Visa and MasterCard Win Landmark Settlement Against Retailers
Visa Inc. (NYSE:V) and MasterCard Inc. (NYSE:MA) have gotten approval for a $5.7 billion settlement with a group of major U.S. retailers that sued the credit card companies over the transaction fees retailers are charged every time a customer uses a credit card. According to a report from Bloomberg, U.S. District Judge John Gleeson approved what is the largest ever antitrust settlement that ends years of litigation on Friday.
“For the first time, merchants will be empowered to expose hidden bank fees to their customers, educate them about those fees, and use that information to influence their customers’ choices of payment methods,” Gleeson wrote in his ruling today in federal court in Brooklyn, New York, Bloomberg said. Gleeson believes those concessions make the practice of charging the fees more fair.
The fight between retailers and credit card companies over swipe fees, also known as transaction fees, has been raging since 2005 when Visa and MasterCard were accused of fixing the fees, preventing retailers from steering customers toward other forms of payment, and other anti-competitive behavior.
Visa and MasterCard then tried to settle with retailers, but many of the stores did not agree to the terms of the settlement and chose not to accept it. Retailers including Target Corp. (NYSE:TGT), Starbucks (NASDAQ:SBUX), and Wal-Mart Stores (NYSE:WMT) opted out of the settlement, saying it didn’t ensure swipe fees would stop rising — adding that accepting the settlement would prevent retailers from taking legal action in the future.

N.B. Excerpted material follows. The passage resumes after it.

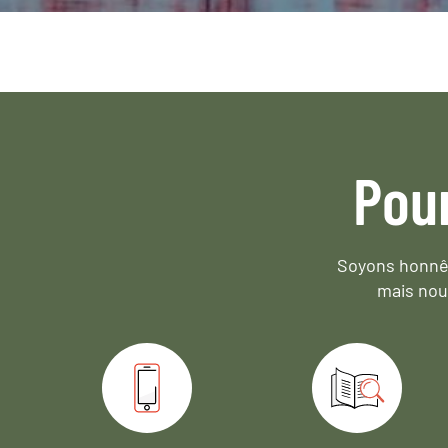
Pou
Soyons honnêt
mais nou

The group representing the retailers, the National Retail Federation, has said that it will appeal the ruling. Retailers complained that accepting the settlement would prevent them from pursuing litigation over swipe fees in the future and said that the credit card companies’ concessions don’t benefit them. “We are reviewing the ruling and will take whatever steps are necessary to protect the rights of merchants and safeguard the pocketbooks of their customers,” said a NRF spokesperson in a statement seen by Bloomberg.
Gleeson said that the retailers’ arguments were full of hyperbole, as they likened the swipe fee issue to terrorist attacks and the Nazis in their testimony given in September. “The settlement gives merchants an opportunity at the point of sale to stimulate the sort of network price competition that can exert the downward pressure on interchange fees they seek,” Gleeson said in his ruling.